Because we are concerned with understanding the tails of the distribution of daily data, model performance is assessed using Extreme Value Analysis methods, following Kent et al. (2022). Using the stationary 2023 Tx1d datasets, a generalised extreme value (GEV) distribution is fitted to the observational dataset (64 data points) with maximum likelihood estimation of the location, scale and shape parameters that describe the distribution.

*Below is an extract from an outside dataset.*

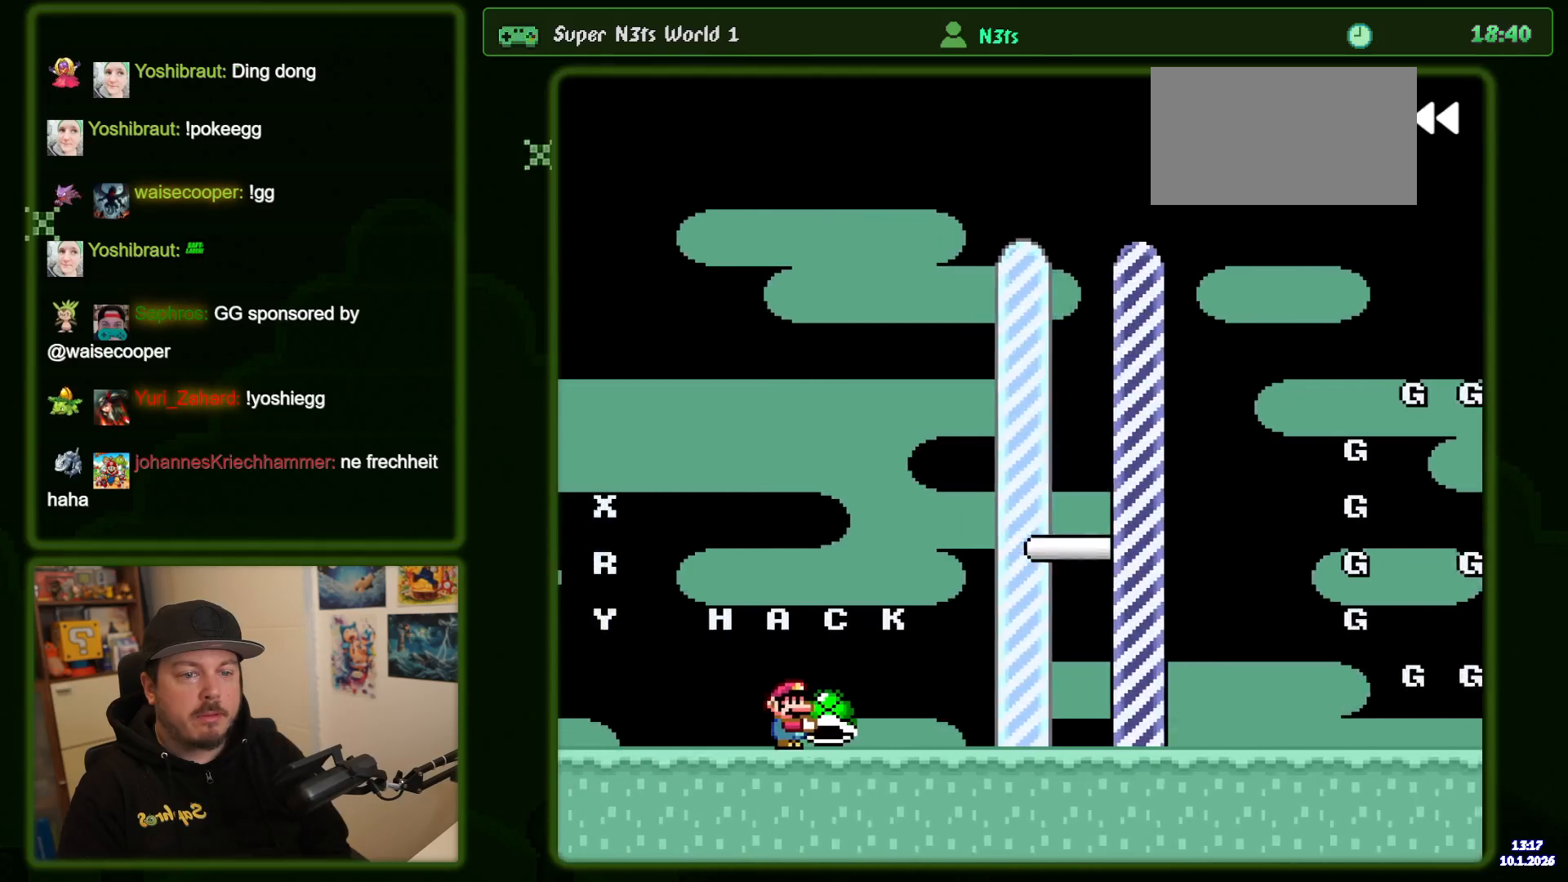
{"buttons": ["Y"], "events": []}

Unlike WWA, who only had data prior to 2022 and who therefore concluded that some of the present observations were so unlikely as to be statistically impossible, these authors, when doing their GEV analysis with 2022 data included, found that the likelihood of 40C+ had increased from ‘extremely unlikely’ to once in every 24 years. Well knock me down with a feather! I didn’t see that coming! The new observational record including 2022 also conveniently allowed them to validate their fantasy model data (no doubt generated by the Met Office using the absurd RCP8.5 high end GHG emissions scenario).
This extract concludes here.